We need energy, yes. But we can get energy in other ways that don't make us critically dependent on a resource that has a price and supply controlled, or at least strongly influenced, by powers not friendly to our interests. Nuclear power (and nuclear rockets enabling cheap solar power satellites) could drastically cut our need for oil - thus dropping the price, and hitting the "religious fanatics, dictators, and communist thugs" exactly where it hurts them the most. We could become an energy exporter in time, further reducing worldwide demand for oil, driving down the price still further.
We'll still need oil to make plastics, and chemical fuels still beat batteries hands down for energy density. But reducing our dependence on oil has a huge number of advantages and essentially no disadvantages.

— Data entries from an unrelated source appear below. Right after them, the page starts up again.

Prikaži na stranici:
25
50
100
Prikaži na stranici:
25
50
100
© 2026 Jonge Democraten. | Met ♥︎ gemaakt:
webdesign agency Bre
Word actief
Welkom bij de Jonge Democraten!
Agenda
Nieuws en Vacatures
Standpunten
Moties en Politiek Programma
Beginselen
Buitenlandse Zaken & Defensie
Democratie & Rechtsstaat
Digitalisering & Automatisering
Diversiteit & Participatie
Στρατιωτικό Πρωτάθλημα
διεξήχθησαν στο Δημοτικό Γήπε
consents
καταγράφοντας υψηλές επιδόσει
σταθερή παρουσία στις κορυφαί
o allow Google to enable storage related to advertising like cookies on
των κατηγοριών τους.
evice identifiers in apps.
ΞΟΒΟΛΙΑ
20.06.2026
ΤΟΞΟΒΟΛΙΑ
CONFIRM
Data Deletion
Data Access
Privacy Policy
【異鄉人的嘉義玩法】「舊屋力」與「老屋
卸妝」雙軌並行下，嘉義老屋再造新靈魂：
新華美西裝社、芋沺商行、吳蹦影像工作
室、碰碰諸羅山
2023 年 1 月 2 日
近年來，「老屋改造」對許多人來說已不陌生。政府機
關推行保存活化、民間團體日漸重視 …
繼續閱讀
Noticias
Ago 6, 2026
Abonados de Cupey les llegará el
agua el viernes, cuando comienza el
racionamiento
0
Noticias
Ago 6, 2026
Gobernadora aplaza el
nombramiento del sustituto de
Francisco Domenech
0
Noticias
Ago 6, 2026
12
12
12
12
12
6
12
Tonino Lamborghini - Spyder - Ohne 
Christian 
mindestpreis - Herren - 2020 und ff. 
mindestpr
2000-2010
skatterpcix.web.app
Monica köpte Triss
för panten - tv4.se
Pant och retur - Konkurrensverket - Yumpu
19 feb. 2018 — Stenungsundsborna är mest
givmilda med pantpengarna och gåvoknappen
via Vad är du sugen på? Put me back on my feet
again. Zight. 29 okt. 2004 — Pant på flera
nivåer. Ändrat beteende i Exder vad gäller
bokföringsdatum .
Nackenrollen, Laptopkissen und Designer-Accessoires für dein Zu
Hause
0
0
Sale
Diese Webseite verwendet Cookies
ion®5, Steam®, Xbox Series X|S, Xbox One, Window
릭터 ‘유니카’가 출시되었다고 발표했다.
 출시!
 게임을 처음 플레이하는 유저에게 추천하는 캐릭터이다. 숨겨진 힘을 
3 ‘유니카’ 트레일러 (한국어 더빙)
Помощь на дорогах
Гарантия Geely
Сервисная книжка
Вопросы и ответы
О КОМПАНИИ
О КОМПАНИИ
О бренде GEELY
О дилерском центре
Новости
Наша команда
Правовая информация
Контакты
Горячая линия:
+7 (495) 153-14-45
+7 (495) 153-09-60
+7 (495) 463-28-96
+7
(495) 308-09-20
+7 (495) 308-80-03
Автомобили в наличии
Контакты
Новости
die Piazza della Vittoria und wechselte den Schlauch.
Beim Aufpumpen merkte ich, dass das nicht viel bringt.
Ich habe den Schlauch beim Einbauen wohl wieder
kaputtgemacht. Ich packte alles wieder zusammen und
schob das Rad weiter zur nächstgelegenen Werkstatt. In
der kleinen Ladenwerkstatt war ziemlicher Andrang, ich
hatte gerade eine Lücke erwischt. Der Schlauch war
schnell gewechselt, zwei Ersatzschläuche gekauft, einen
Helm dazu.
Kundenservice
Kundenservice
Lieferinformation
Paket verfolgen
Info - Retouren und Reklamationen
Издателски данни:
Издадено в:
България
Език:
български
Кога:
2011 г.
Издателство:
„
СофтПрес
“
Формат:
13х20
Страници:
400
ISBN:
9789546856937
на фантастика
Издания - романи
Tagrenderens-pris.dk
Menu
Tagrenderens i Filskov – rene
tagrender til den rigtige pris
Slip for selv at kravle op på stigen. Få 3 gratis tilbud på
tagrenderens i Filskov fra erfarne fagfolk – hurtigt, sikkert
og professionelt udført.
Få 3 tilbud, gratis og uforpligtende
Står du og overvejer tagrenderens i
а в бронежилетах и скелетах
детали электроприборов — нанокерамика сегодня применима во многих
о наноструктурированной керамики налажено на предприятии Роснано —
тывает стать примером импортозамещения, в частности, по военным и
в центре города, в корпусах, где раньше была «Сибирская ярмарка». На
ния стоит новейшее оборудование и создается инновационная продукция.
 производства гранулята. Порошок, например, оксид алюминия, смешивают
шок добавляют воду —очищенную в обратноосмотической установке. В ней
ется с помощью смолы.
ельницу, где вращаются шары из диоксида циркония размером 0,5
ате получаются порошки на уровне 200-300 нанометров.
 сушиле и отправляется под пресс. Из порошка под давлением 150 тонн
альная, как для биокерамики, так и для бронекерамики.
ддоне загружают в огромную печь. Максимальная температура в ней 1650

Comment by Raymond Ingles | October 25, 2007
Duncan Clarke tends to use more words than numbers in his book. The Association for the Study of Peak Oil uses numbers and revises its forecasts as more data is released including actual production data and discovery data. Colin Campbell, of ASPO Ireland, publishes a monthly newsletter, http://www.aspo-ireland.org/index.cfm/page/newsletter which forecasts that the world has about 1.19 trillion barrels of crude oil/condensate left to produce, and has already produced just over 1 trillion barrels. Campbell estimates that peak oil will occur in 2010 as stated in his October 2007 newsletter.
These two forecasts, also completed in October 2007, show that the world peaked in 2006. The Energy Watch Group, in Germany, forecasts that the peak in crude oil/lease condensate/natural gas plant liquids occurred in 2006. http://www.energywatchgroup.org/Reports.24+M5d637b1e38d.0.html
This forecast, by The Oil Drum, also shows that peak oil (including ethanol) occurred in 2006 and will stay on a production plateau until mid 2009
http://www.theoildrum.com/node/3064
There is more oil in the ground and more oil to be found - maybe 100 billion, 200 billion - that's not the issue. The average time from discovery of a new oil field to production is now about 6 years. The Oil Drum forecast uses a bottom up project based forecast to 2012 and shows production falling. Production rates are key here, not oil in the ground. Peak oil has probably passed and the world needs to be proactive about reducing demand, otherwise rich countries such as the USA will continue bidding prices upwards so that, as usual, poor countries will suffer the mostand will be unable to purchase fuel to support food production. The last time I looked, West Texas Intermediate was about $US92/barrel. By the way, this price is determined mainly by oil demand production, not oil in the ground or future oil discoveries.